Le verdict est très attendu de tous et notamment de certaines ONG qui se sont engagées aux côtés de la plaignante, à l'instar d'Amnesty International. Entretien avec sa présidente, Geneviève Garrigos.

FRANCE 24 : Pourquoi une ONG comme Amnesty International s’engage-t-elle aux côtés de la jeune plaignante?

Geneviève Garrigos : L'action d'Amnesty International s'inscrit dans une démarche purement juridique. Notre organisation a apporté un certains nombre de documents constitués d’observations et d’analyses juridiques qui viennent renforcer la défense de la partie civile. Il ne s’agit que d’appliquer le droit international. Le texte qui stipule que "nul ne peut, dans l'espace public, porter une tenue destinée à dissimuler son visage", constitue une violation des droits humains. Interdire un vêtement dans l’espace public est une entrave à la liberté d’expression et la liberté religieuse.

L’actuelle loi ne fait que stigmatiser les femmes et les musulmanes en particulier. L’argument qui consiste à dire que la loi vise à les protéger n’est pas recevable. Un certain nombre de femmes intégralement voilées ne subissent aucune pression. L’État n’est pas là pour dire ce que les femmes doivent faire, il doit au contraire leur laisser le choix. Libre à elles ensuite d’épouser des dogmes ou de s’en affranchir.

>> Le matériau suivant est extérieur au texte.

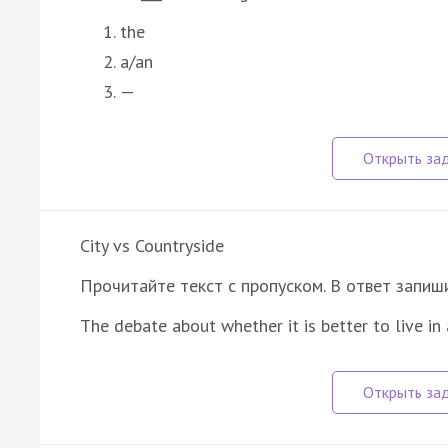
the
a/an
—
City vs Countryside
Прочитайте текст с пропуском. В ответ запишит
The debate about whether it is better to live in 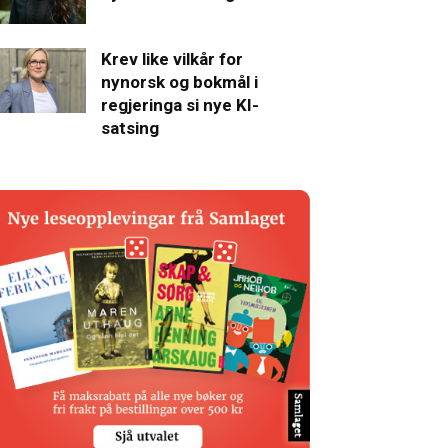
Krev like vilkår for
nynorsk og bokmål i
regjeringa si nye KI-
satsing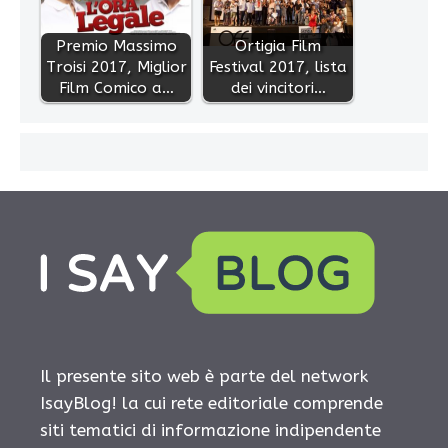
Premio Massimo
Ortigia Film
Troisi 2017, Miglior
Festival 2017, lista
Film Comico a…
dei vincitori…
Il presente sito web è parte del network
IsayBlog! la cui rete editoriale comprende
siti tematici di informazione indipendente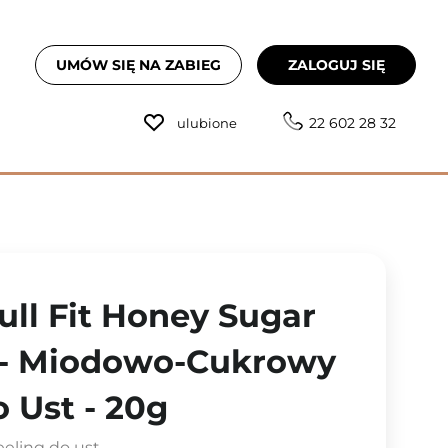
UMÓW SIĘ NA ZABIEG
ZALOGUJ SIĘ
22 602 28 32
ulubione
ull Fit Honey Sugar
 - Miodowo-Cukrowy
 Ust - 20g
eling do ust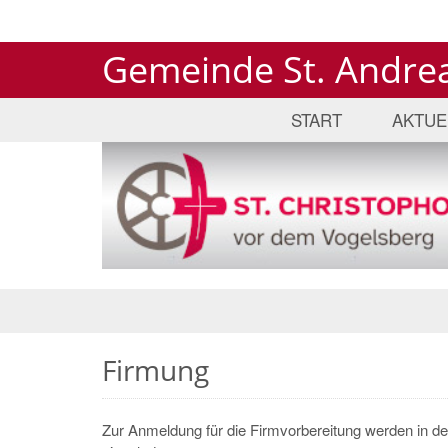
Gemeinde St. Andrea
START
AKTUE
Firmung
Zur Anmeldung für die Firmvorbereitung werden in d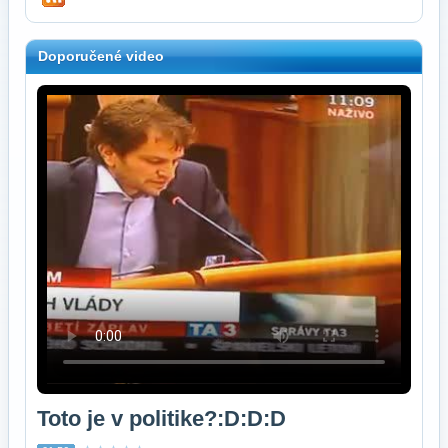
Doporučené video
Toto je v politike?:D:D:D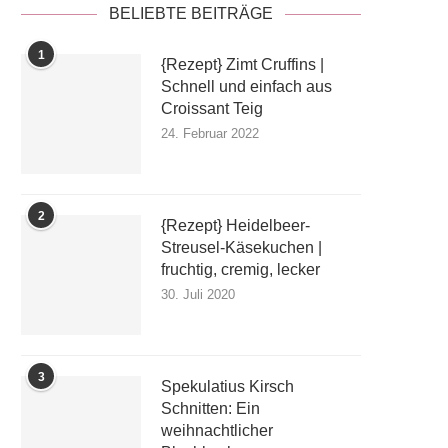
BELIEBTE BEITRÄGE
1
{Rezept} Zimt Cruffins |
Schnell und einfach aus
Croissant Teig
24. Februar 2022
2
{Rezept} Heidelbeer-
Streusel-Käsekuchen |
fruchtig, cremig, lecker
30. Juli 2020
3
Spekulatius Kirsch
Schnitten: Ein
weihnachtlicher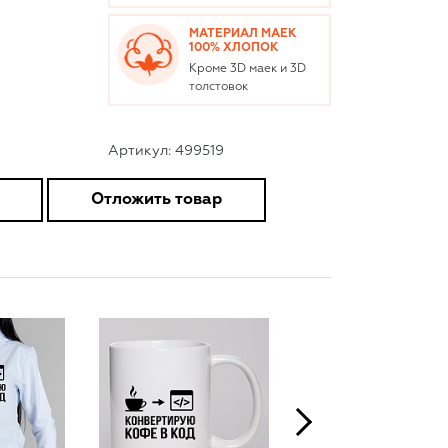
МАТЕРИАЛ МАЕК
100% ХЛОПОК
Кроме 3D маек и 3D
толстовок
Артикул: 499519
Отложить товар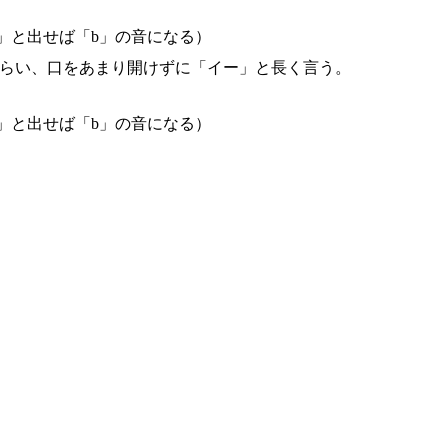
」と出せば「b」の音になる）
くらい、口をあまり開けずに「イー」と長く言う。
」と出せば「b」の音になる）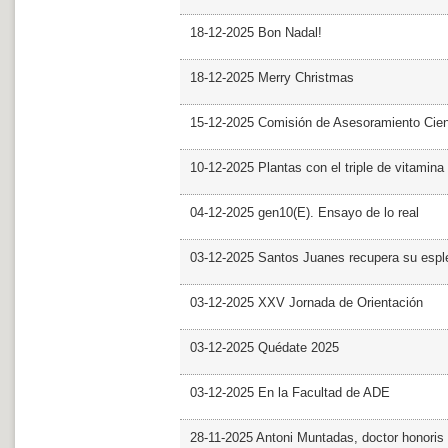
18-12-2025 Bon Nadal!
18-12-2025 Merry Christmas
15-12-2025 Comisión de Asesoramiento Cien
10-12-2025 Plantas con el triple de vitamina
04-12-2025 gen10(E). Ensayo de lo real
03-12-2025 Santos Juanes recupera su espl
03-12-2025 XXV Jornada de Orientación
03-12-2025 Quédate 2025
03-12-2025 En la Facultad de ADE
28-11-2025 Antoni Muntadas, doctor honoris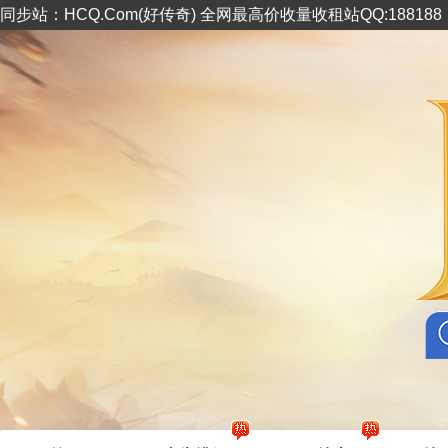
同步站：HCQ.Com(好传奇) 全网最高价收量收租站QQ:18818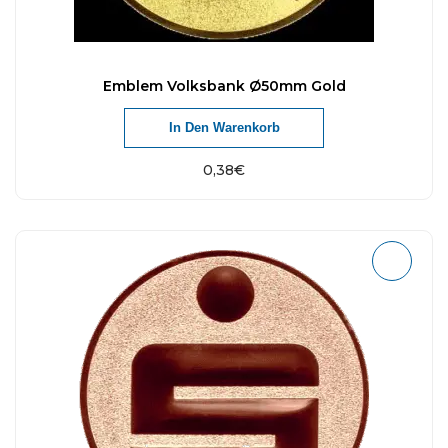
Emblem Volksbank Ø50mm Gold
In Den Warenkorb
0,38
€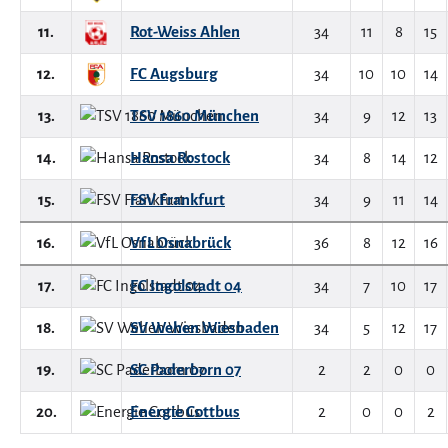
11.
Rot-Weiss Ahlen
34
11
8
15
12.
FC Augsburg
34
10
10
14
13.
TSV 1860 München
34
9
12
13
14.
Hansa Rostock
34
8
14
12
15.
FSV Frankfurt
34
9
11
14
16.
VfL Osnabrück
36
8
12
16
17.
FC Ingolstadt 04
34
7
10
17
18.
SV Wehen Wiesbaden
34
5
12
17
19.
SC Paderborn 07
2
2
0
0
20.
Energie Cottbus
2
0
0
2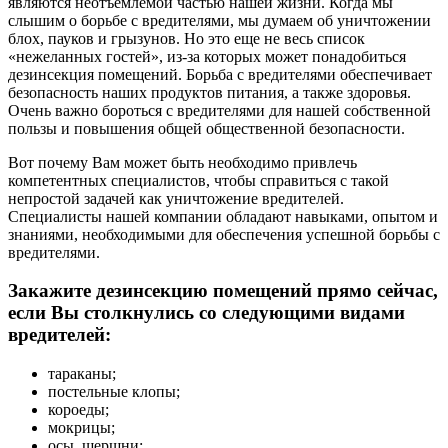
являются неотъемлемой частью нашей жизни. Когда мы
слышим о борьбе с вредителями, мы думаем об уничтожении
блох, пауков и грызунов. Но это еще не весь список
«нежеланных гостей», из-за которых может понадобиться
дезинсекция помещений. Борьба с вредителями обеспечивает
безопасность наших продуктов питания, а также здоровья.
Очень важно бороться с вредителями для нашей собственной
пользы и повышения общей общественной безопасности.
Вот почему Вам может быть необходимо привлечь
компетентных специалистов, чтобы справиться с такой
непростой задачей как уничтожение вредителей.
Специалисты нашей компании обладают навыками, опытом и
знаниями, необходимыми для обеспечения успешной борьбы с
вредителями.
Закажите дезинсекцию помещений прямо сейчас,
если Вы столкнулись со следующими видами
вредителей:
тараканы;
постельные клопы;
короеды;
мокрицы;
осы, шершни;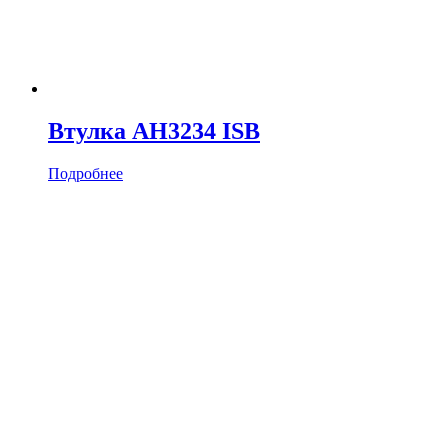
Втулка AH3234 ISB
Подробнее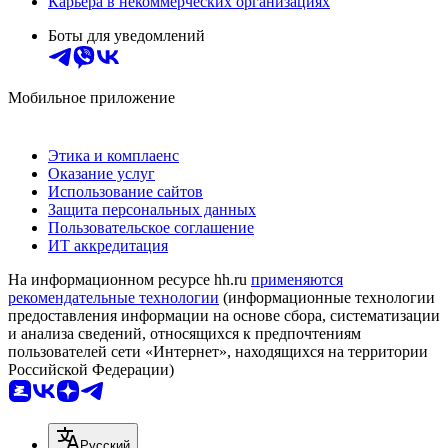
Карьера в некоммерческих организациях
Боты для уведомлений
Мобильное приложение
Этика и комплаенс
Оказание услуг
Использование сайтов
Защита персональных данных
Пользовательское соглашение
ИТ аккредитация
На информационном ресурсе hh.ru
применяются
рекомендательные технологии
(информационные технологии
предоставления информации на основе сбора, систематизации
и анализа сведений, относящихся к предпочтениям
пользователей сети «Интернет», находящихся на территории
Российской Федерации)
Русский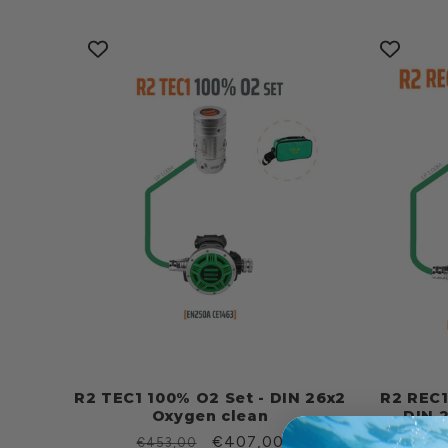
listino
list
R2 TEC1 100% O2 Set - DIN 26x2
R2 REC1
Oxygen clean
DIN 
Prezzo
Prezzo
€407,00
Pre
€453,00
€42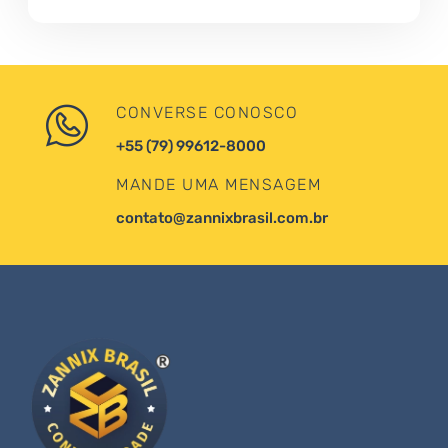
CONVERSE CONOSCO
+55 (79) 99612-8000
MANDE UMA MENSAGEM
contato@zannixbrasil.com.br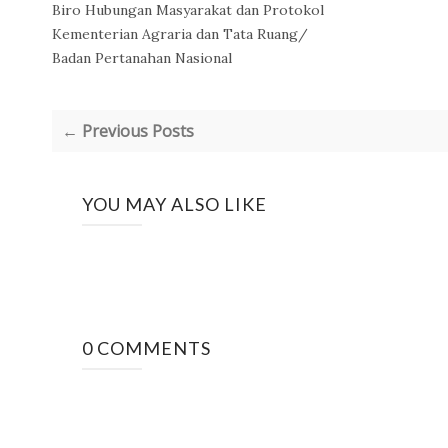
Biro Hubungan Masyarakat dan Protokol
Kementerian Agraria dan Tata Ruang/
Badan Pertanahan Nasional
← Previous Posts
YOU MAY ALSO LIKE
0 COMMENTS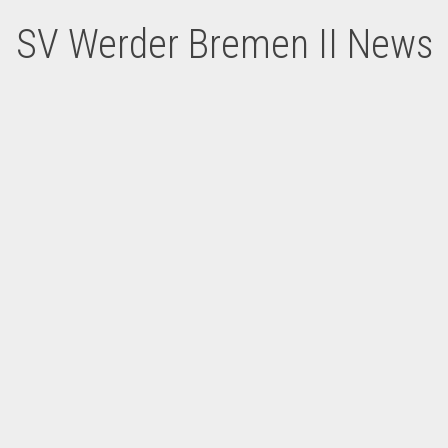
SV Werder Bremen II News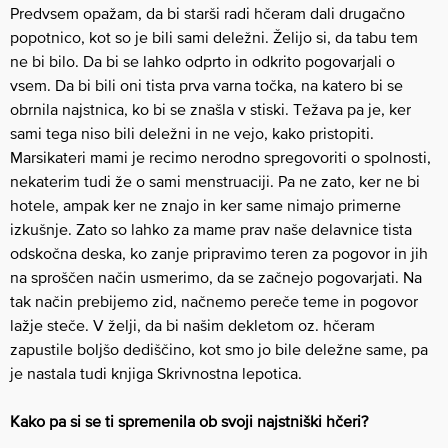
Predvsem opažam, da bi starši radi hčeram dali drugačno
popotnico, kot so je bili sami deležni. Želijo si, da tabu tem
ne bi bilo. Da bi se lahko odprto in odkrito pogovarjali o
vsem. Da bi bili oni tista prva varna točka, na katero bi se
obrnila najstnica, ko bi se znašla v stiski. Težava pa je, ker
sami tega niso bili deležni in ne vejo, kako pristopiti.
Marsikateri mami je recimo nerodno spregovoriti o spolnosti,
nekaterim tudi že o sami menstruaciji. Pa ne zato, ker ne bi
hotele, ampak ker ne znajo in ker same nimajo primerne
izkušnje. Zato so lahko za mame prav naše delavnice tista
odskočna deska, ko zanje pripravimo teren za pogovor in jih
na sproščen način usmerimo, da se začnejo pogovarjati. Na
tak način prebijemo zid, načnemo pereče teme in pogovor
lažje steče. V želji, da bi našim dekletom oz. hčeram
zapustile boljšo dediščino, kot smo jo bile deležne same, pa
je nastala tudi knjiga Skrivnostna lepotica.
Kako pa si se ti spremenila ob svoji najstniški hčeri?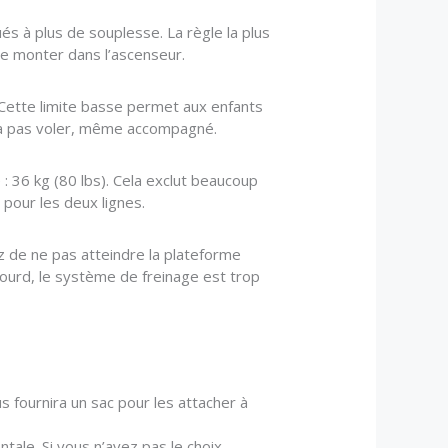
ués à plus de souplesse. La règle la plus
 de monter dans l’ascenseur.
. Cette limite basse permet aux enfants
ourra pas voler, même accompagné.
: 36 kg (80 lbs). Cela exclut beaucoup
 pour les deux lignes.
ez de ne pas atteindre la plateforme
 lourd, le système de freinage est trop
s fournira un sac pour les attacher à
tale. Si vous n’avez pas le choix,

FRANCE 24 : L'État français assure, de son côté, que le texte incriminé n'est pas antireligieux et "concerne toutes les possibilités de dissimuler le visage par un voile, une cagoule, un casque de moto..." au nom de la sécurité…

Geneviève Garrigos : Il s’agit d’un argument de façade. On sait tous que ce texte n’a pas été voté pour interdire les personnes qui marchent dans la rue avec un casque… Si l’on doit à tout moment être reconnaissable au nom de la sécurité de l’État, il faut alors interdire tous les artifices qui nous permettent de nous dissimuler et voter une loi contre les perruques et les fausses barbes.

Chaque citoyen doit simplement se soumettre à d’éventuels contrôles de police et les femmes qui portent la burqa s’y soumettent volontiers.

FRANCE 24 : La condamnation de la loi ne risque-t-elle pas de relancer le débat sur la laïcité et ainsi d’exacerber davantage les tensions entre les Français ?

Geneviève Garrigos : Tous les débats qui ont eu lieu autour du projet de loi ont effet largement exacerbé les passions. Mais on ne peut pas refuser le débat et accepter une loi qui va à l’encontre des droits les plus fondamentaux au prétexte de ne pas réveiller les tensions. Il faut que le débat ait lieu en France et en Europe dans un climat apaisé pour que les gens comprennent ce qui se joue. Sans débat, une société n’évolue pas.